> **WORK REQUIRED**
In the letter on climate risk, what has broken through the writer's denialism and complacency?

> **EXCERPTED TEXT**
————————
In March 2015, leading investment consultants gathered at the residence of a leading UK financier to discuss dangerous climate risk. This is a hypothetical letter from one of the participants.
Dear Finance Minister, I’m writing to you as a parent and grandparent as much as the CEO of the UK’s most influential investment consultancy.
Let me be blunt. Governments and investors are together at risk of repeating similar errors to the ones that caused the global financial crisis. Today, it is ‘sub-clime crisis’. Put simply, the economic well-being of the clients and beneficiaries of the funds my firm advises, and that of citizens of every country, is seriously at risk.
Why am I not writing using my firm’s letterhead? Appearing to be close to tree-huggers is not career-enhancing, even if I spoke for all my senior colleagues, and sadly I don’t. So while these are deeply held views, I cannot yet speak for my organisation.
I admit I’ve followed the news, but familiarity about a crisis that is so existential that it can be pratically ignored does breed contempt. Or at least disinterest.
It’s only the badgering from my daughter, and now her son, that has broken through my denialism and complacency.
————————
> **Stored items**
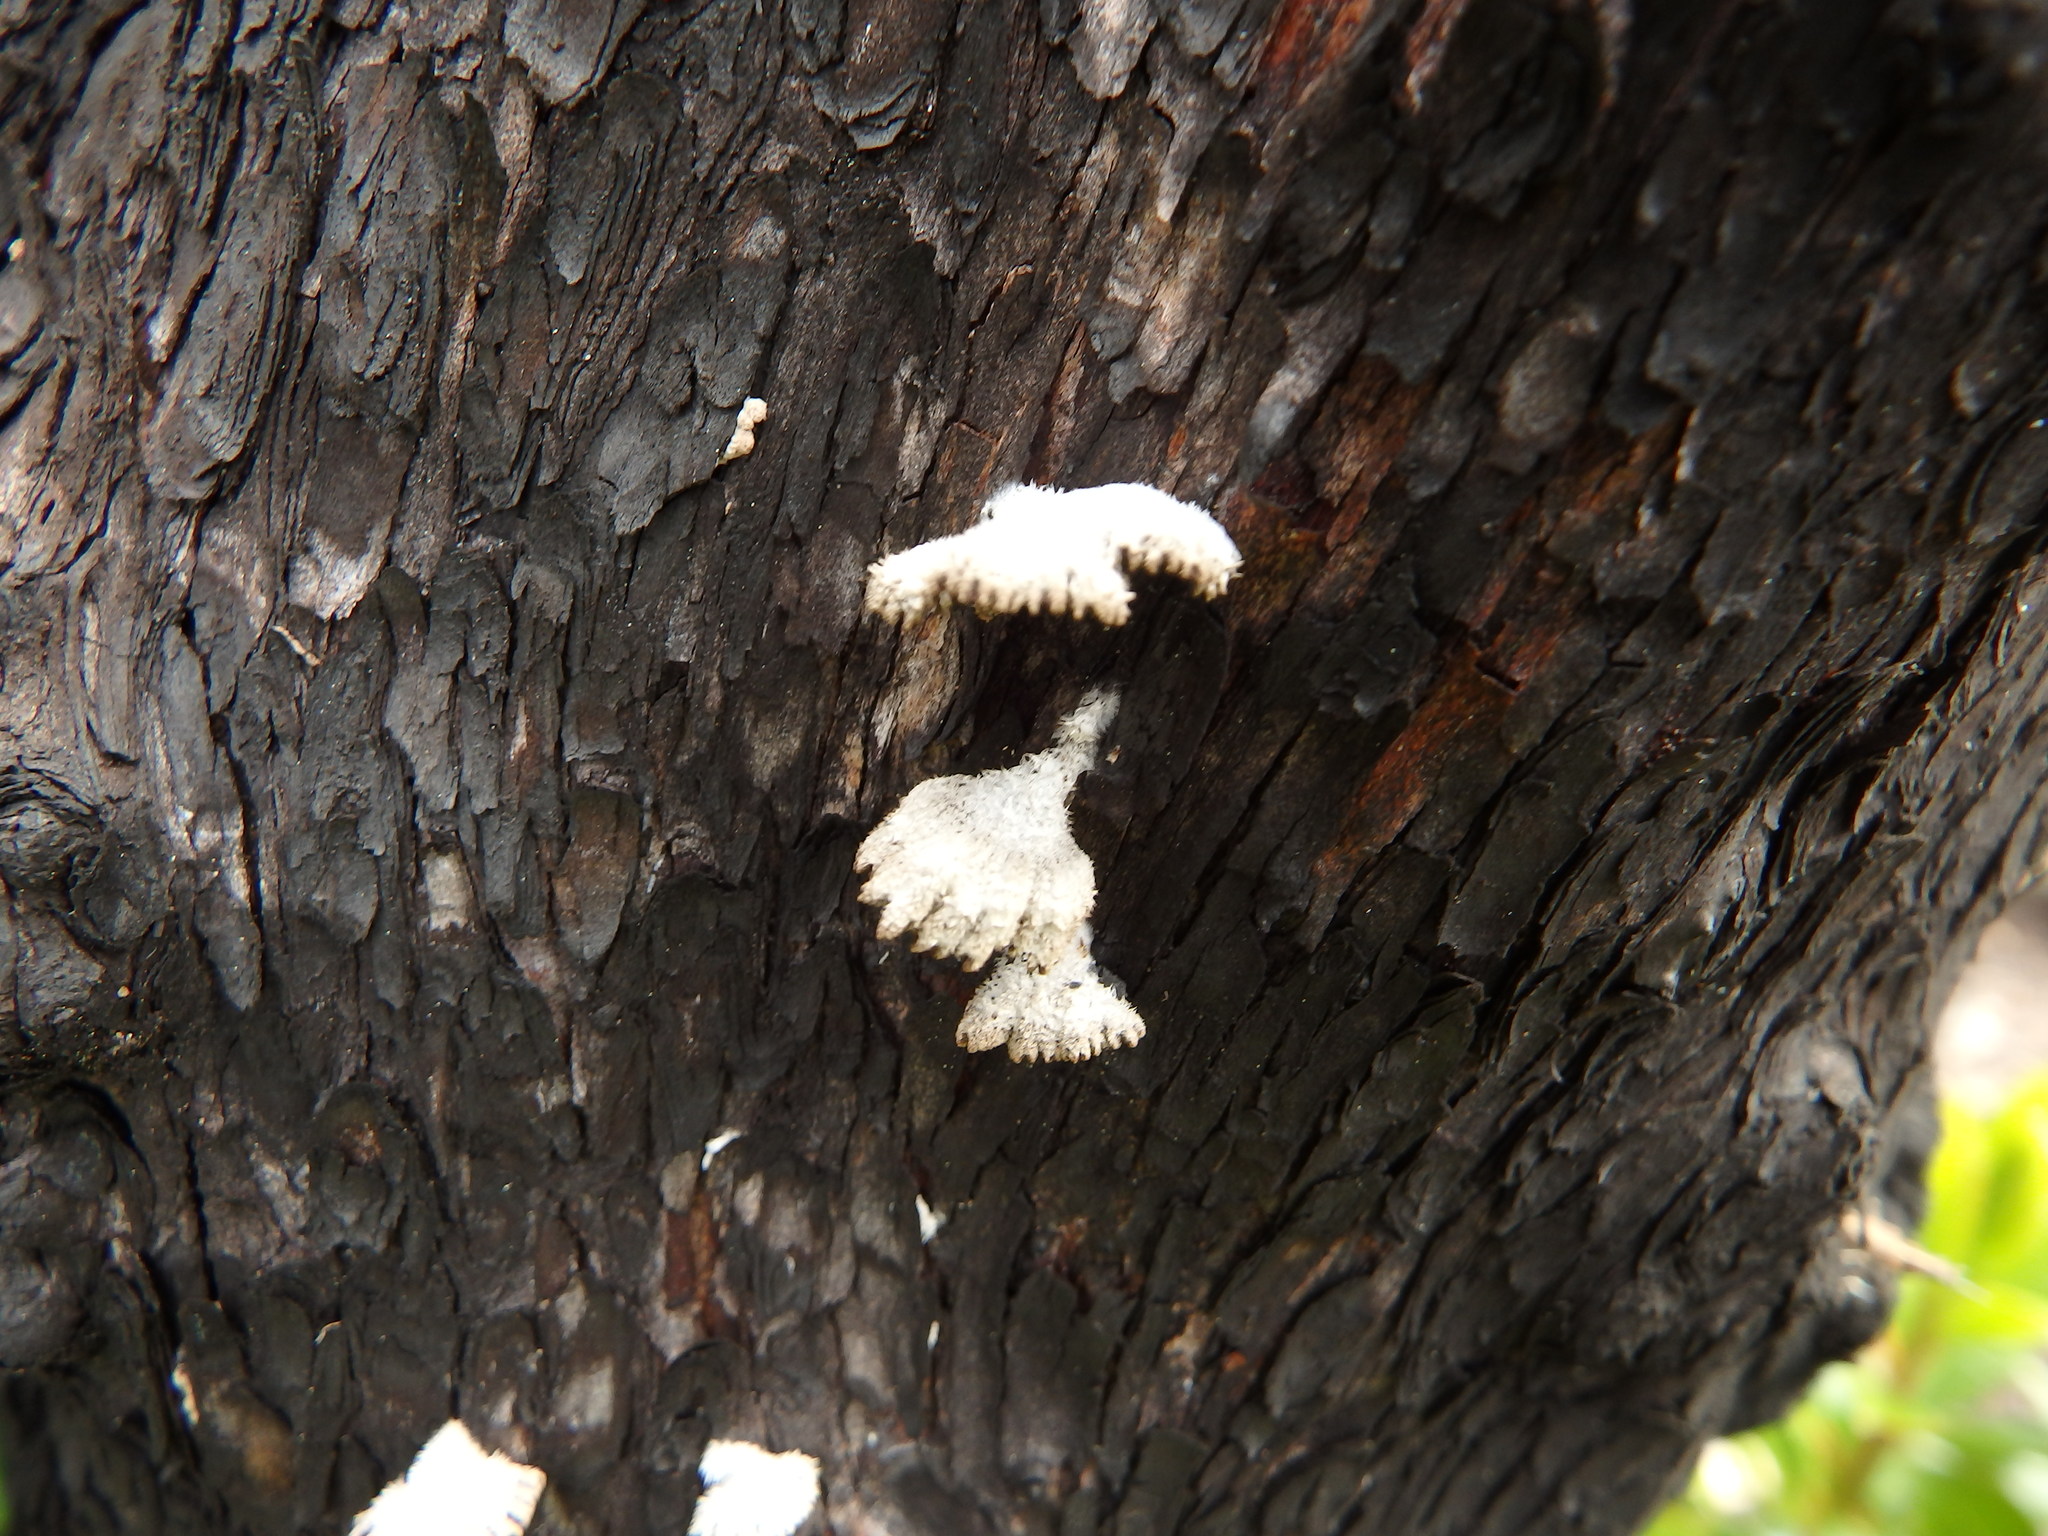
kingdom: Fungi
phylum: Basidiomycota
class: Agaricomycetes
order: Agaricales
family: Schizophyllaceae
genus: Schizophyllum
————————
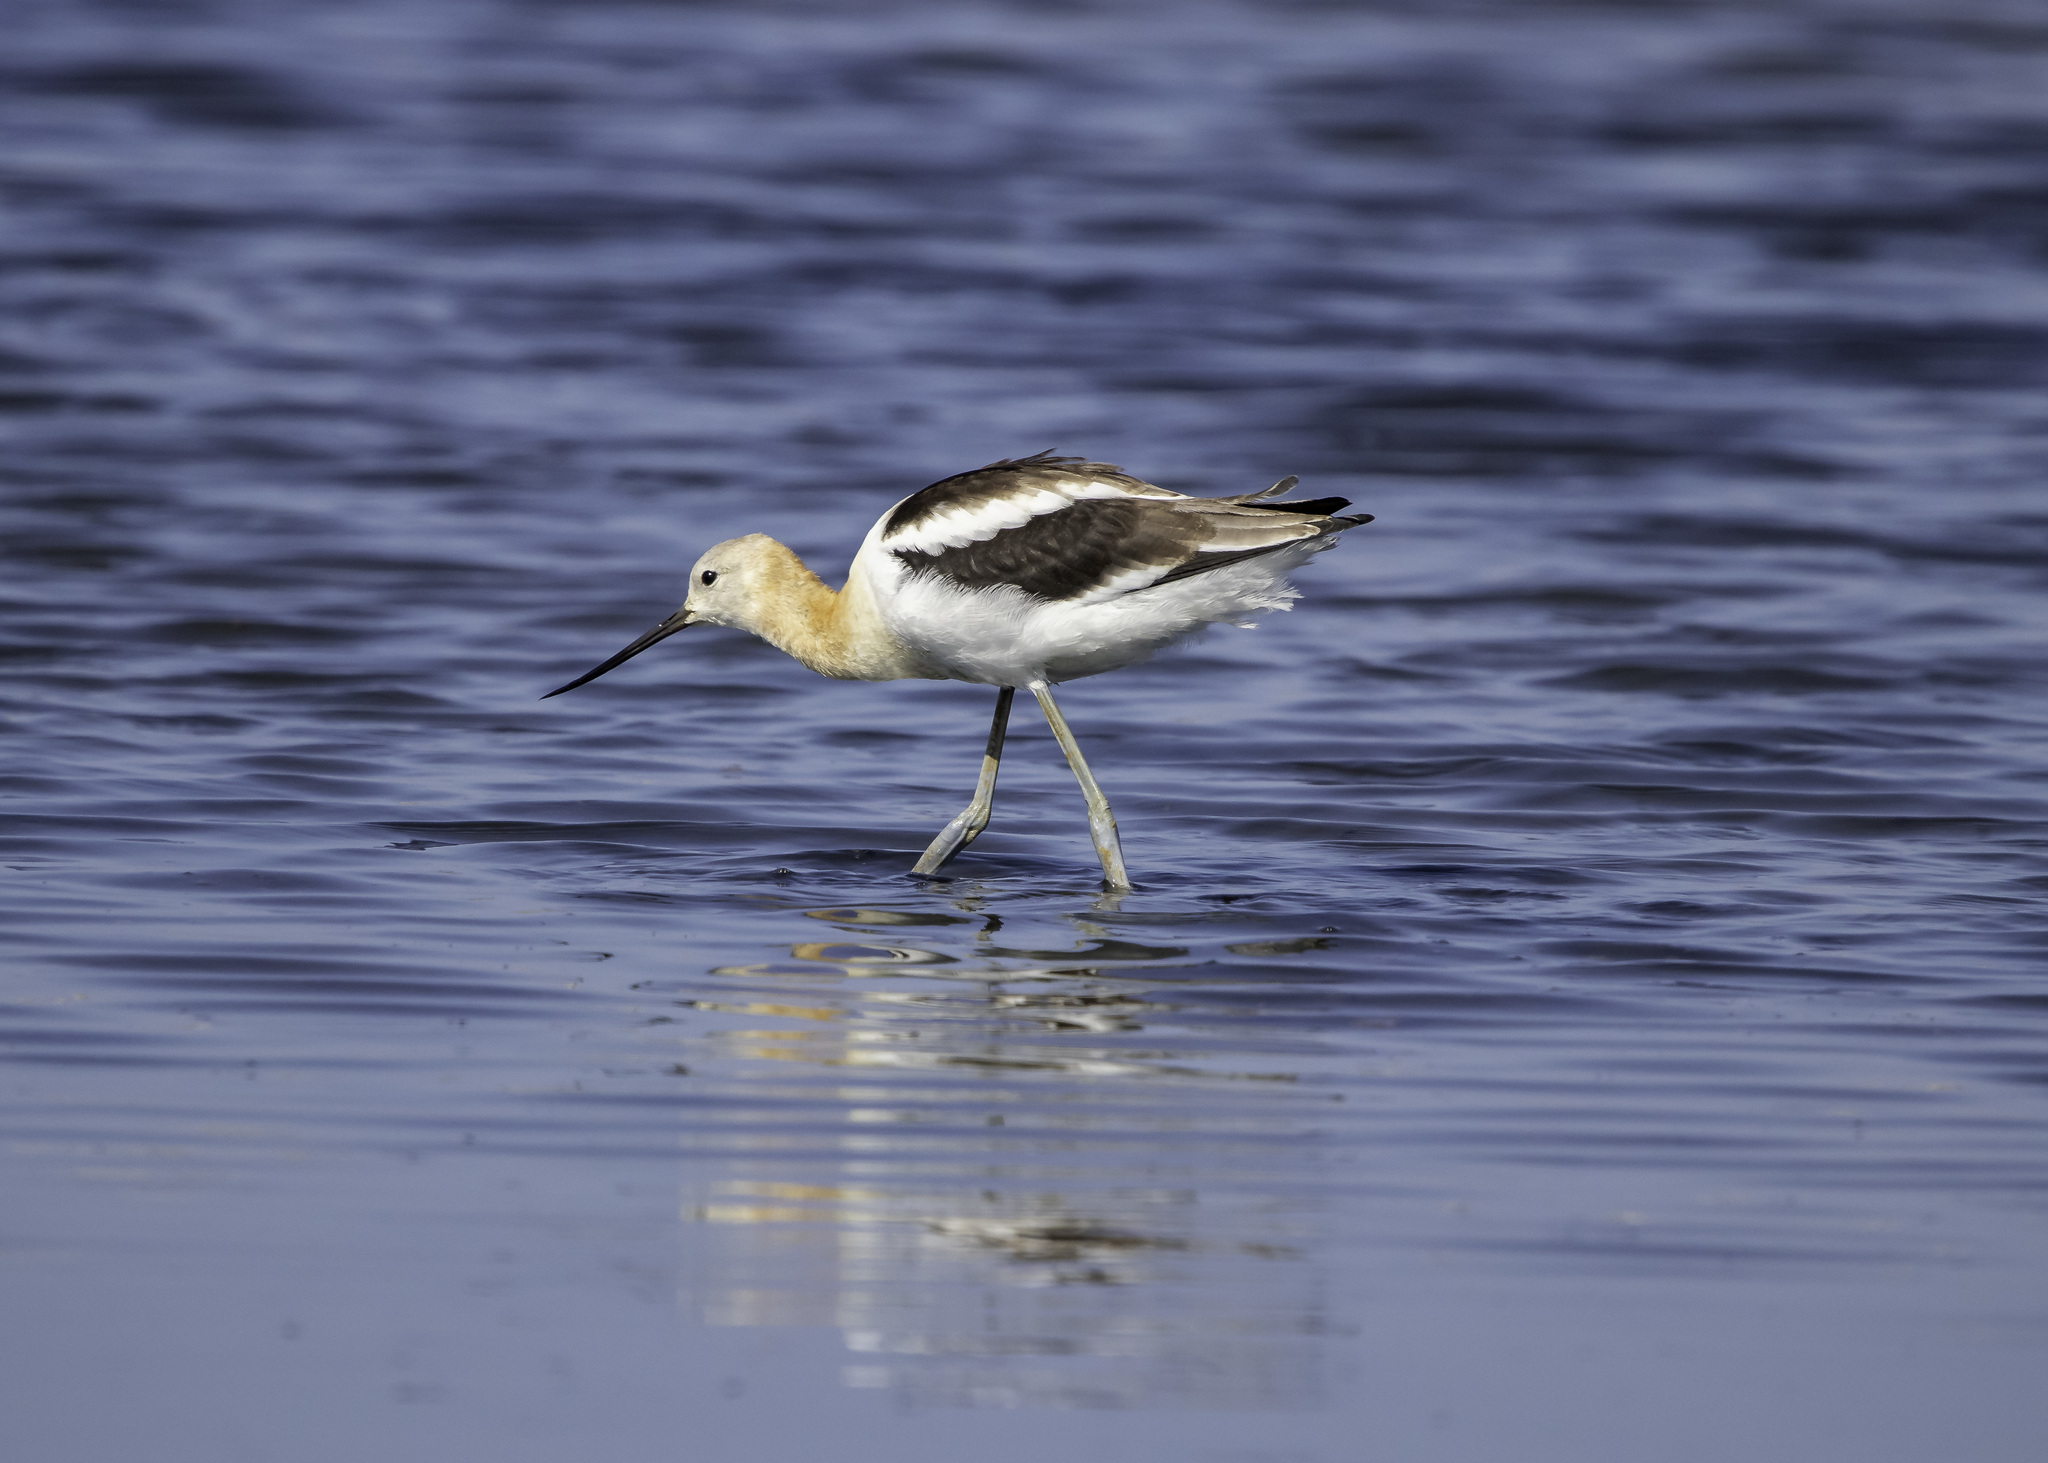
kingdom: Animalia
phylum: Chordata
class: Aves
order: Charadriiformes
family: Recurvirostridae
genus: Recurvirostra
————————
> **TASK OUTPUT**
The badgering from the writer's daughter, and now her son.